Engaging undergraduate students at UWM in organized research provides exposure to research for aspiring scientists and academics, while enhancing UWM's research capacity, infrastructure, and culture.
Following are some formal UWM programs offering undergraduate research opportunities. Other departments may have opportunities without a Web presence; contact individual departments for more information.
Office of Undergraduate Research
- The multidisciplinary Office of Undergraduate Research works to connect undergraduates with vital, educational, and diverse research projects across campus. The opening of the OUR represents a new campus wide commitment to expanding research opportunities for undergraduates and strengthening the already rich tradition of research innovation and excellence cultivated at UWM.
Graduate School
- McNair Postbaccalaureate Achievement Program
- The McNair Program is designed to increase the number of students from underrepresented backgrounds who enter graduate studies leading to the doctorate. At least two-thirds of the students must be low-income individuals who are first-generation college students; the remaining participants must be from a group that is underrepresented in graduate education.
- WiscAMP Sophomore Research Experience and Milwaukee WiscAmp Regional Research Internship Program
- The programs' goals include: Strengthen the resolve of UWM minorities to persist in the STEM fields of study (Science, Technology, Engineering, and Mathematics) through graduation and enter graduate education; provide valuable research experiences that will increase mathematical and technical skills needed in formal research academics in the STEM fields; provide faculty and peer mentors who will serve as research mentors and positive role models; expand and strengthen the pool of qualified students of color eligible to apply for the McNair Program; and provide unique opportunities for faculty and student research collaboration.

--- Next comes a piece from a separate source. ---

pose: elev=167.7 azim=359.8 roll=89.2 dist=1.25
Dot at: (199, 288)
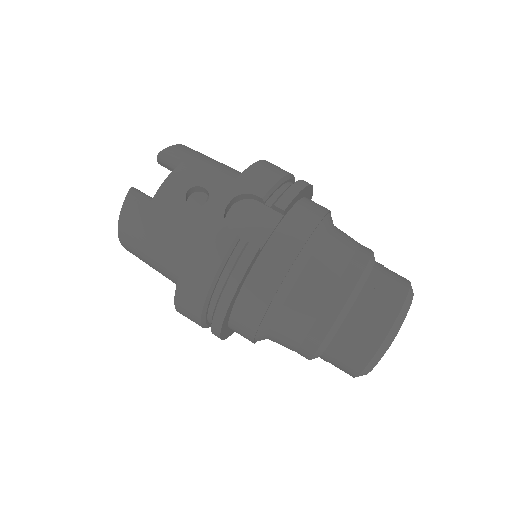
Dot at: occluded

Great Lakes WATER Institute
- NSF Research Experience for Undergraduates
- Talented, aspiring young scientists in the prime of their undergraduate education continuum apply to summer research experience programs in order to get a grip on the reality of scientific careers. This reality utilizes their training in individual aspects of science (factual, conceptual, practical) simultaneously in real-life situations, side-by-side with active research faculty and staff. Moving in concert with current trends in fundable research, the importance of basic skills training and resilience to approach new topics is interwoven with functional, semi- to fully-independent project experience in today's programs.
Advanced Analysis Facility
- Summer Research Intern Program
- Begun in 1996, the program provides qualified UWM undergraduates with a unique hands-on experience, utilizing the scientific equipment and instrumentation housed in the Facility. The AAF provides a broad spectrum of analytical instruments, including UV-VIS and FTIR Spectrometers, optical and FTIR microscopes, Scanning Electron Microscope with Elemental Analyzer, Gas Chromatograph-Mass Spectrometer, X-Ray Diffractometer, TGA/DTA System, X-Ray Photoelectron Spectrometer (ESCA), etc.
Psychology
- Undergraduate Research Apprenticeships
- Many majors enroll in Psy 290 (Undergraduate Research Lower Division) and Psy 690 (Undergraduate Research Upper Division) to get additional hands-on research experience. Psy 290 and Psy 690 are essentially research apprenticeships with a faculty mentor.